[Collected data entries]
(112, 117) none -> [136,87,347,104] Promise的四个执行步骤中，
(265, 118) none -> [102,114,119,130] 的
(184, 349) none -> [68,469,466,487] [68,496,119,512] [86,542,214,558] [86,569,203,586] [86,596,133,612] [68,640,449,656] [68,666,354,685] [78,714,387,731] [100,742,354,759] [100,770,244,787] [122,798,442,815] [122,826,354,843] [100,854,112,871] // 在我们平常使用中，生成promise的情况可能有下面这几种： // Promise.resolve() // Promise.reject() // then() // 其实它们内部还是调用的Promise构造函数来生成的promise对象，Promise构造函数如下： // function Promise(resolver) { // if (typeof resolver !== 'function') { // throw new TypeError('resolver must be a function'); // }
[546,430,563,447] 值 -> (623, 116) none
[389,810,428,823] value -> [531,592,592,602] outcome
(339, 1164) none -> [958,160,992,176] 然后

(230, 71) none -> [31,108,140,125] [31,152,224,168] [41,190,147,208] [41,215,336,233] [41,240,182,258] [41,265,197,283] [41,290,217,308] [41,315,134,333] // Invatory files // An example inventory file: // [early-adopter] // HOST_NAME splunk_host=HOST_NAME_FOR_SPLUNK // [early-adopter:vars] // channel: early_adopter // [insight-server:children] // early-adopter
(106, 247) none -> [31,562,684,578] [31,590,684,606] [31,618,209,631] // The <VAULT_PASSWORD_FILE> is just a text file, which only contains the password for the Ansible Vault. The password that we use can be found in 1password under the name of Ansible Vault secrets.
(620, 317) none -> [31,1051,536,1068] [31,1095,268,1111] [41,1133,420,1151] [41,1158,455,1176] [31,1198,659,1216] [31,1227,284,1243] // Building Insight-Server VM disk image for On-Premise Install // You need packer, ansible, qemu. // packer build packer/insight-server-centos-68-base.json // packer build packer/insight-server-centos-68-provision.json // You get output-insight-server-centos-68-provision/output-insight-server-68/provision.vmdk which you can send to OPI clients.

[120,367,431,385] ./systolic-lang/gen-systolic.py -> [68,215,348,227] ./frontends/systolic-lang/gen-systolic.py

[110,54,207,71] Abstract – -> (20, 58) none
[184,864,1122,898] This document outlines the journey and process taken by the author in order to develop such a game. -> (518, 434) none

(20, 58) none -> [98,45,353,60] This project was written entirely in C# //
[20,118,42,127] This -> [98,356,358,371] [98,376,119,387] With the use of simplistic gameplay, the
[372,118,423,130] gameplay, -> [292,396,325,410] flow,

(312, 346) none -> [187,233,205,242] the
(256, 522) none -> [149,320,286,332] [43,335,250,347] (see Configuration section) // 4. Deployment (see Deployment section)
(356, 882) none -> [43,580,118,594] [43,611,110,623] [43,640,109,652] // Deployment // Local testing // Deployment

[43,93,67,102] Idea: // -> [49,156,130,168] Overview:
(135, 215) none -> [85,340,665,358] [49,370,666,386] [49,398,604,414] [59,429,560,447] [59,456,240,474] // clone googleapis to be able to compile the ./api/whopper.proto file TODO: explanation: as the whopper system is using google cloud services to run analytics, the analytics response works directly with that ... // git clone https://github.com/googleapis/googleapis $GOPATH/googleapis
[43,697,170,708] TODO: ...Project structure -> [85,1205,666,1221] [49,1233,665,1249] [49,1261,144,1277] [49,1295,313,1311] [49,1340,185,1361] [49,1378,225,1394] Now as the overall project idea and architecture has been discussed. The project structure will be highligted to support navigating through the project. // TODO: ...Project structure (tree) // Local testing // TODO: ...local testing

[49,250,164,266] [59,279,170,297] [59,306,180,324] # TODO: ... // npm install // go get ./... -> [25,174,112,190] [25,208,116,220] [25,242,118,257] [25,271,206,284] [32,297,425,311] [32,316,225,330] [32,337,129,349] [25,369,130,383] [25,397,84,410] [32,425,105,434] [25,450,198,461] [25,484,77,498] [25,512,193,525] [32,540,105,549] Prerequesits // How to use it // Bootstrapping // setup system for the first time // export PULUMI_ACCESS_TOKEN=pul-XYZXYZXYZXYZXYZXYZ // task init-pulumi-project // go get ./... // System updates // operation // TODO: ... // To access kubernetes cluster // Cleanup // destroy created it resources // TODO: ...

→ TASK DETAILS: Filter the records above and return every line that holds the word "testing".

→ RESULT OF THIS TASK:
(356, 882) none -> [43,580,118,594] [43,611,110,623] [43,640,109,652] // Deployment // Local testing // Deployment
[43,697,170,708] TODO: ...Project structure -> [85,1205,666,1221] [49,1233,665,1249] [49,1261,144,1277] [49,1295,313,1311] [49,1340,185,1361] [49,1378,225,1394] Now as the overall project idea and architecture has been discussed. The project structure will be highligted to support navigating through the project. // TODO: ...Project structure (tree) // Local testing // TODO: ...local testing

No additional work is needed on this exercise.